**What you should do:** Find and copy each line of the listing below that has the word "pinky" in it.

**Information:**
------------------------------

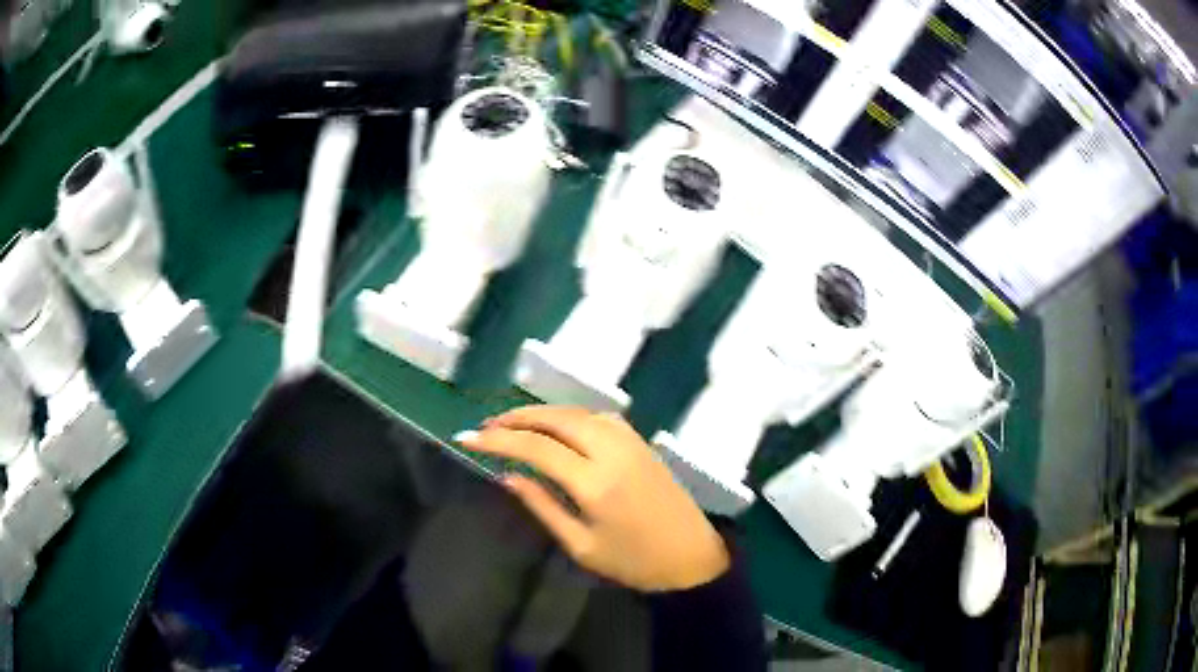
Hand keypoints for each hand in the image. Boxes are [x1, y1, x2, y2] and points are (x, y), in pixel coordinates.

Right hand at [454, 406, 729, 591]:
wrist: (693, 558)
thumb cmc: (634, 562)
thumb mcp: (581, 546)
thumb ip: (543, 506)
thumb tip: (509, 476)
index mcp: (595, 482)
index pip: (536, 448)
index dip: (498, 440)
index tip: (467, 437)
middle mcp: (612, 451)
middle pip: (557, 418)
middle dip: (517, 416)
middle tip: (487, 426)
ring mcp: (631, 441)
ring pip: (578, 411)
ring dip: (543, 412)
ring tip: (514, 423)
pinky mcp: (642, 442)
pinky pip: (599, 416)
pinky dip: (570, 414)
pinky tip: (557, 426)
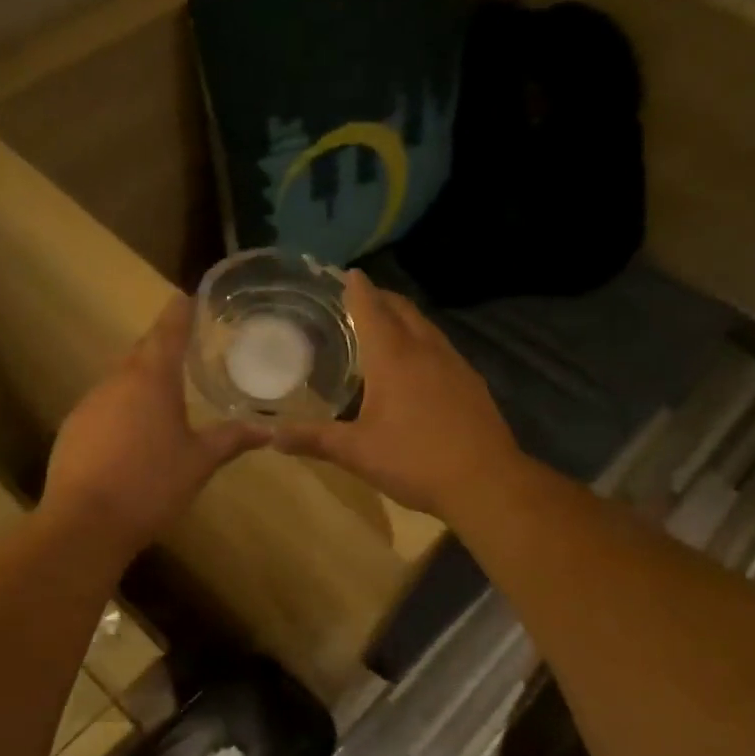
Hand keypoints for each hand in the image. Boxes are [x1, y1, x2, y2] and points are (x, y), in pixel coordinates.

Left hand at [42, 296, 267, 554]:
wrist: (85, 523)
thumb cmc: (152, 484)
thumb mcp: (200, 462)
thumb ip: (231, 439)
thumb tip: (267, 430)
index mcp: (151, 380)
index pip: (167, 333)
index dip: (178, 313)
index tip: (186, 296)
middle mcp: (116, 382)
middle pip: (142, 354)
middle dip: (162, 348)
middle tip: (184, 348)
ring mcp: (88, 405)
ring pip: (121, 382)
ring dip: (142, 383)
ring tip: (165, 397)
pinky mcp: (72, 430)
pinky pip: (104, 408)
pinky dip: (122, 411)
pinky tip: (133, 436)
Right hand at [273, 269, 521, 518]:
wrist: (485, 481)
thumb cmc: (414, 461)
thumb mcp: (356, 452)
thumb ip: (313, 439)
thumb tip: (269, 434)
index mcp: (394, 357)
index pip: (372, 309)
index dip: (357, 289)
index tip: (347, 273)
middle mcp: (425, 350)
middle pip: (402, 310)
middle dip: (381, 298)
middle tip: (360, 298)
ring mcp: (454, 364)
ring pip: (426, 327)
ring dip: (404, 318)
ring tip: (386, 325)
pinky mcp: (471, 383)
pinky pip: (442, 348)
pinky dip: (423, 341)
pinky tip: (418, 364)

------------------------------

**Exercise response:**
pinky mcp: (642, 442)
pinky pip: (599, 416)
pinky dip: (570, 414)
pinky tip: (557, 426)
pinky mcp: (72, 430)
pinky pip: (104, 408)
pinky dip: (122, 411)
pinky tip: (133, 436)
pinky mcp: (471, 383)
pinky pip: (442, 348)
pinky dip: (423, 341)
pinky tip: (418, 364)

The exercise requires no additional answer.